- [What to produce]: Omit every picture and write out the rest of the records exactly.

########

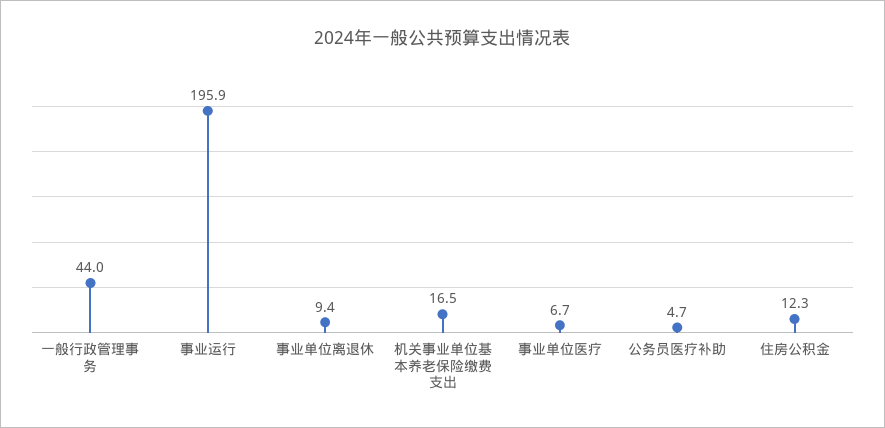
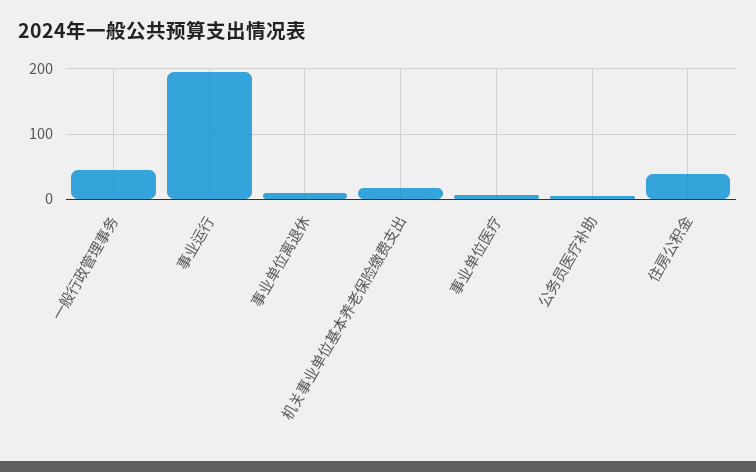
  {
    "一般行政管理事务": 44,
    "事业运行": 195.9,
    "事业单位离退休": 9.4,
    "机关事业单位基本养老保险缴费支出": 16.5,
    "事业单位医疗": 6.7,
    "公务员医疗补助": 4.7,
-   "住房公积金": 12.3
+   "住房公积金": 40
  }

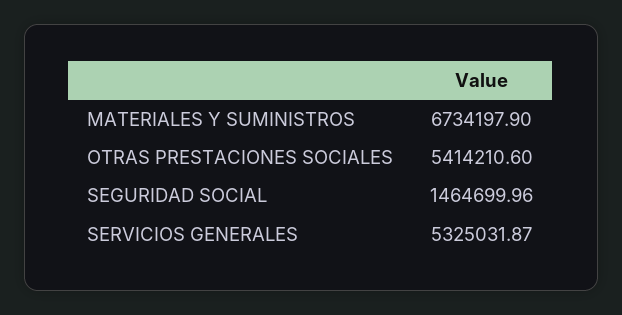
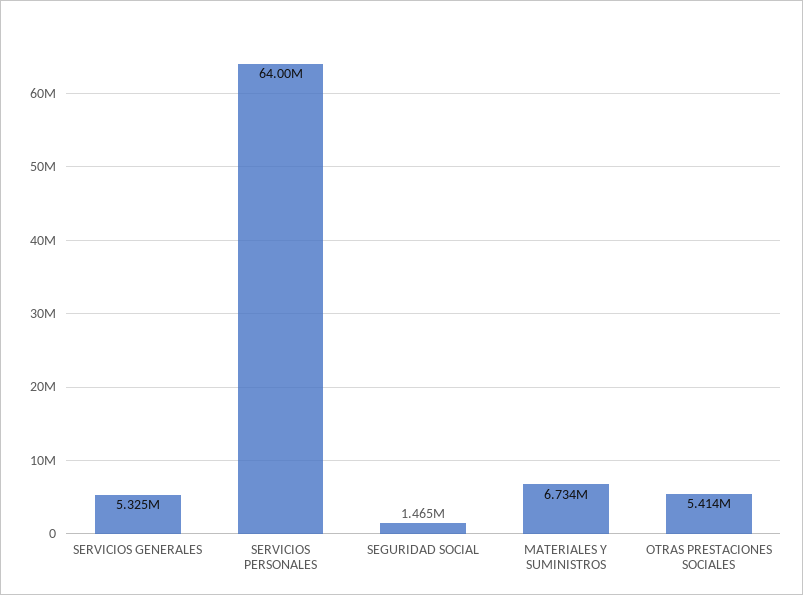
  {
    "MATERIALES Y SUMINISTROS": 6734197.9,
    "OTRAS PRESTACIONES SOCIALES": 5414210.6,
    "SEGURIDAD SOCIAL": 1464699.96,
-   "SERVICIOS GENERALES": 5325031.87
+   "SERVICIOS GENERALES": 5325031.87,
+   "SERVICIOS PERSONALES": 64000000
  }

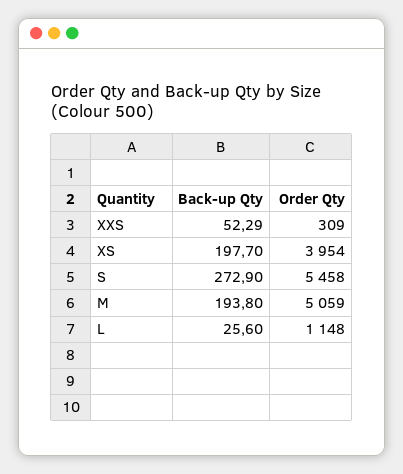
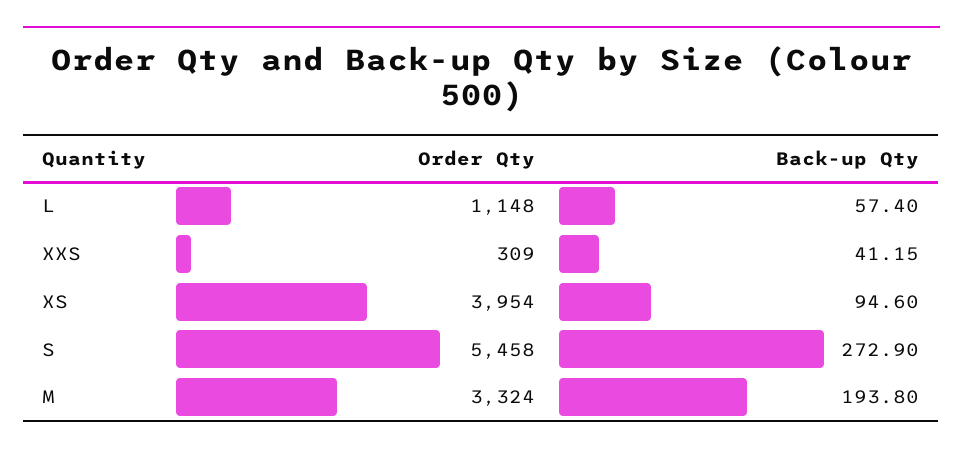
  {
    "Back-up Qty": {
-     "XXS": 52.29,
+     "XXS": 41.15,
-     "XS": 197.7,
+     "XS": 94.6,
      "S": 272.9,
      "M": 193.8,
-     "L": 25.6
+     "L": 57.4
    },
    "Order Qty": {
      "XXS": 309,
      "XS": 3954,
      "S": 5458,
-     "M": 5059,
+     "M": 3324,
      "L": 1148
    }
  }

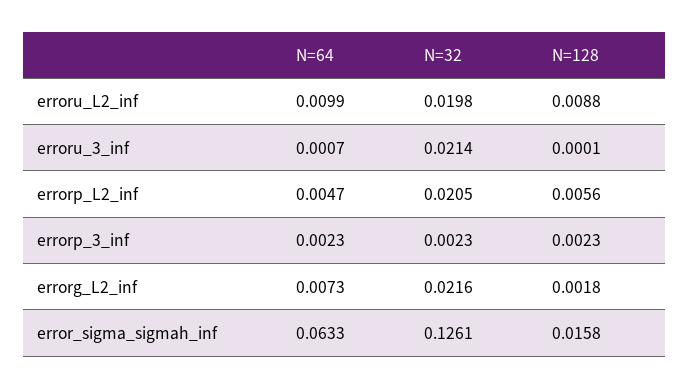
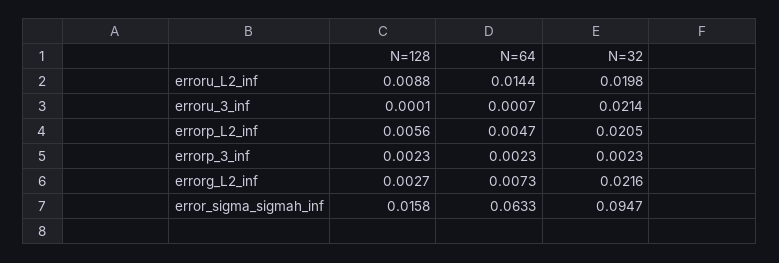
  {
    "N=64": {
-     "erroru_L2_inf": 0.0099,
+     "erroru_L2_inf": 0.0144,
      "erroru_3_inf": 0.0007,
      "errorp_L2_inf": 0.0047,
      "errorp_3_inf": 0.0023,
      "errorg_L2_inf": 0.0073,
      "error_sigma_sigmah_inf": 0.0633
    },
    "N=32": {
      "erroru_L2_inf": 0.0198,
      "erroru_3_inf": 0.0214,
      "errorp_L2_inf": 0.0205,
      "errorp_3_inf": 0.0023,
      "errorg_L2_inf": 0.0216,
-     "error_sigma_sigmah_inf": 0.1261
+     "error_sigma_sigmah_inf": 0.0947
    },
    "N=128": {
      "erroru_L2_inf": 0.0088,
      "erroru_3_inf": 0.0001,
      "errorp_L2_inf": 0.0056,
      "errorp_3_inf": 0.0023,
-     "errorg_L2_inf": 0.0018,
+     "errorg_L2_inf": 0.0027,
      "error_sigma_sigmah_inf": 0.0158
    }
  }

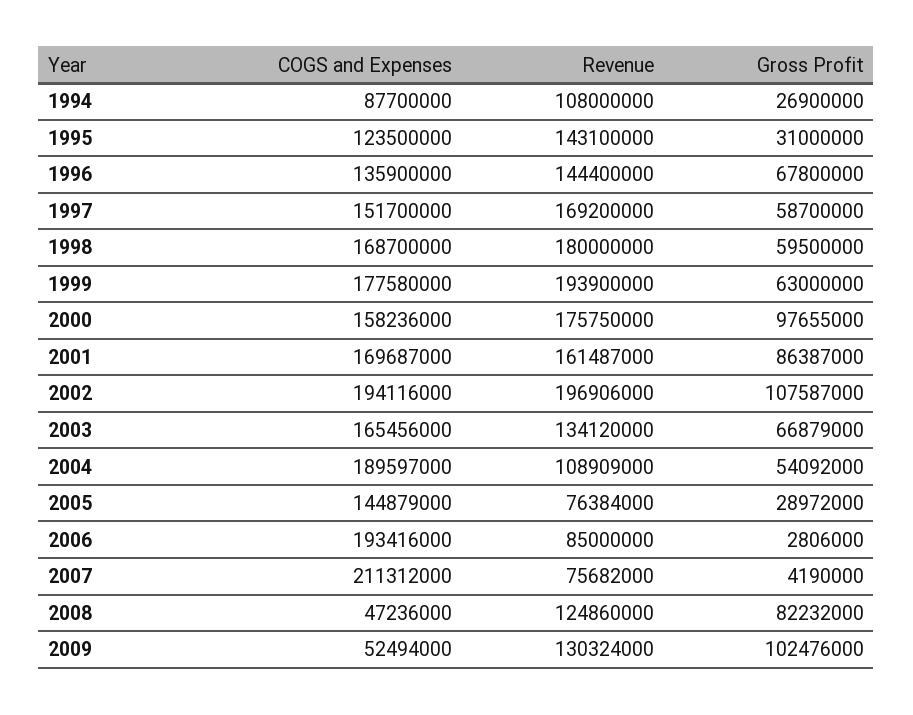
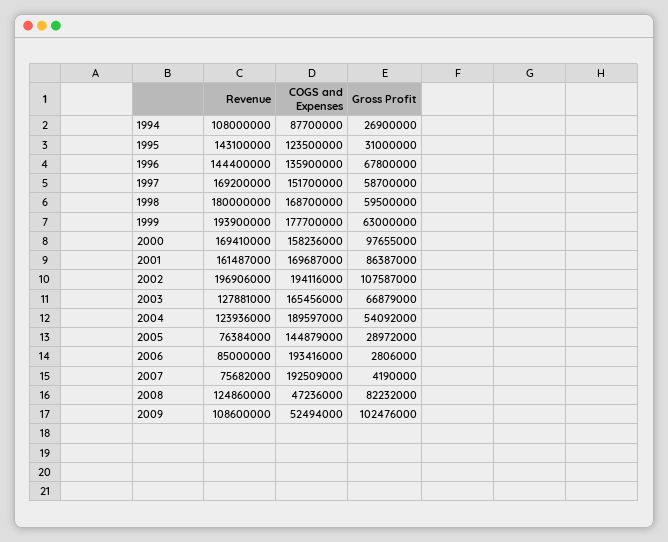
  {
    "COGS and Expenses": {
      "1994": 87700000,
      "1995": 123500000,
      "1996": 135900000,
      "1997": 151700000,
      "1998": 168700000,
-     "1999": 177580000,
+     "1999": 177700000,
      "2000": 158236000,
      "2001": 169687000,
      "2002": 194116000,
      "2003": 165456000,
      "2004": 189597000,
      "2005": 144879000,
      "2006": 193416000,
-     "2007": 211312000,
+     "2007": 192509000,
      "2008": 47236000,
      "2009": 52494000
    },
    "Revenue": {
      "1994": 108000000,
      "1995": 143100000,
      "1996": 144400000,
      "1997": 169200000,
      "1998": 180000000,
      "1999": 193900000,
-     "2000": 175750000,
+     "2000": 169410000,
      "2001": 161487000,
      "2002": 196906000,
-     "2003": 134120000,
+     "2003": 127881000,
-     "2004": 108909000,
+     "2004": 123936000,
      "2005": 76384000,
      "2006": 85000000,
      "2007": 75682000,
      "2008": 124860000,
-     "2009": 130324000
+     "2009": 108600000
    },
    "Gross Profit": {
      "1994": 26900000,
      "1995": 31000000,
      "1996": 67800000,
      "1997": 58700000,
      "1998": 59500000,
      "1999": 63000000,
      "2000": 97655000,
      "2001": 86387000,
      "2002": 107587000,
      "2003": 66879000,
      "2004": 54092000,
      "2005": 28972000,
      "2006": 2806000,
      "2007": 4190000,
      "2008": 82232000,
      "2009": 102476000
    }
  }

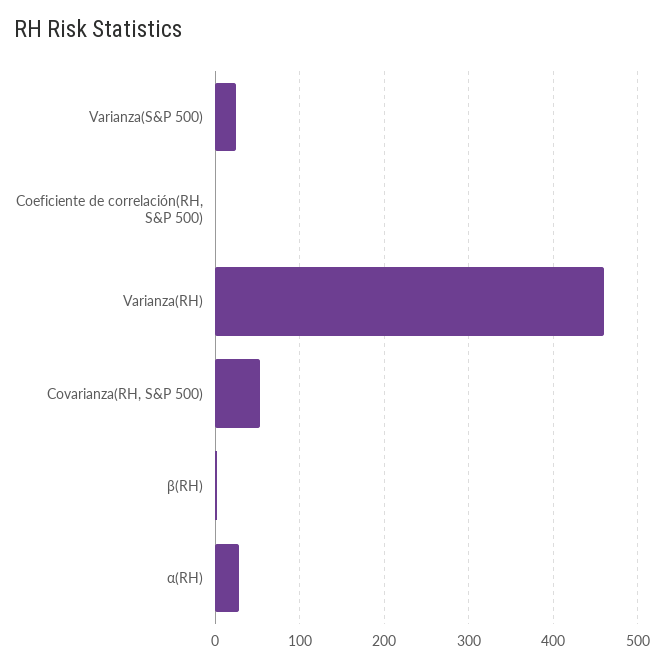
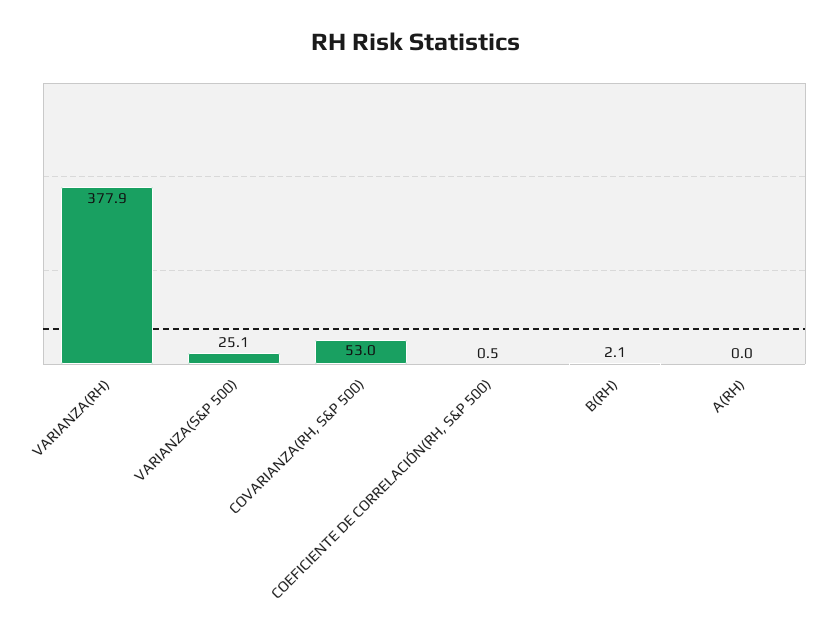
  {
    "Varianza(S&P 500)": 25.1,
    "Coeficiente de correlación(RH, S&P 500)": 0.5,
-   "Varianza(RH)": 460,
+   "Varianza(RH)": 377.9,
    "Covarianza(RH, S&P 500)": 53,
    "β(RH)": 2.1,
-   "α(RH)": 30
+   "α(RH)": 0
  }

########

- [Response]:
  {
    "一般行政管理事务": 44,
    "事业运行": 195.9,
    "事业单位离退休": 9.4,
    "机关事业单位基本养老保险缴费支出": 16.5,
    "事业单位医疗": 6.7,
    "公务员医疗补助": 4.7,
-   "住房公积金": 12.3
+   "住房公积金": 40
  }

  {
    "MATERIALES Y SUMINISTROS": 6734197.9,
    "OTRAS PRESTACIONES SOCIALES": 5414210.6,
    "SEGURIDAD SOCIAL": 1464699.96,
-   "SERVICIOS GENERALES": 5325031.87
+   "SERVICIOS GENERALES": 5325031.87,
+   "SERVICIOS PERSONALES": 64000000
  }

  {
    "Back-up Qty": {
-     "XXS": 52.29,
+     "XXS": 41.15,
-     "XS": 197.7,
+     "XS": 94.6,
      "S": 272.9,
      "M": 193.8,
-     "L": 25.6
+     "L": 57.4
    },
    "Order Qty": {
      "XXS": 309,
      "XS": 3954,
      "S": 5458,
-     "M": 5059,
+     "M": 3324,
      "L": 1148
    }
  }

  {
    "N=64": {
-     "erroru_L2_inf": 0.0099,
+     "erroru_L2_inf": 0.0144,
      "erroru_3_inf": 0.0007,
      "errorp_L2_inf": 0.0047,
      "errorp_3_inf": 0.0023,
      "errorg_L2_inf": 0.0073,
      "error_sigma_sigmah_inf": 0.0633
    },
    "N=32": {
      "erroru_L2_inf": 0.0198,
      "erroru_3_inf": 0.0214,
      "errorp_L2_inf": 0.0205,
      "errorp_3_inf": 0.0023,
      "errorg_L2_inf": 0.0216,
-     "error_sigma_sigmah_inf": 0.1261
+     "error_sigma_sigmah_inf": 0.0947
    },
    "N=128": {
      "erroru_L2_inf": 0.0088,
      "erroru_3_inf": 0.0001,
      "errorp_L2_inf": 0.0056,
      "errorp_3_inf": 0.0023,
-     "errorg_L2_inf": 0.0018,
+     "errorg_L2_inf": 0.0027,
      "error_sigma_sigmah_inf": 0.0158
    }
  }

  {
    "COGS and Expenses": {
      "1994": 87700000,
      "1995": 123500000,
      "1996": 135900000,
      "1997": 151700000,
      "1998": 168700000,
-     "1999": 177580000,
+     "1999": 177700000,
      "2000": 158236000,
      "2001": 169687000,
      "2002": 194116000,
      "2003": 165456000,
      "2004": 189597000,
      "2005": 144879000,
      "2006": 193416000,
-     "2007": 211312000,
+     "2007": 192509000,
      "2008": 47236000,
      "2009": 52494000
    },
    "Revenue": {
      "1994": 108000000,
      "1995": 143100000,
      "1996": 144400000,
      "1997": 169200000,
      "1998": 180000000,
      "1999": 193900000,
-     "2000": 175750000,
+     "2000": 169410000,
      "2001": 161487000,
      "2002": 196906000,
-     "2003": 134120000,
+     "2003": 127881000,
-     "2004": 108909000,
+     "2004": 123936000,
      "2005": 76384000,
      "2006": 85000000,
      "2007": 75682000,
      "2008": 124860000,
-     "2009": 130324000
+     "2009": 108600000
    },
    "Gross Profit": {
      "1994": 26900000,
      "1995": 31000000,
      "1996": 67800000,
      "1997": 58700000,
      "1998": 59500000,
      "1999": 63000000,
      "2000": 97655000,
      "2001": 86387000,
      "2002": 107587000,
      "2003": 66879000,
      "2004": 54092000,
      "2005": 28972000,
      "2006": 2806000,
      "2007": 4190000,
      "2008": 82232000,
      "2009": 102476000
    }
  }

  {
    "Varianza(S&P 500)": 25.1,
    "Coeficiente de correlación(RH, S&P 500)": 0.5,
-   "Varianza(RH)": 460,
+   "Varianza(RH)": 377.9,
    "Covarianza(RH, S&P 500)": 53,
    "β(RH)": 2.1,
-   "α(RH)": 30
+   "α(RH)": 0
  }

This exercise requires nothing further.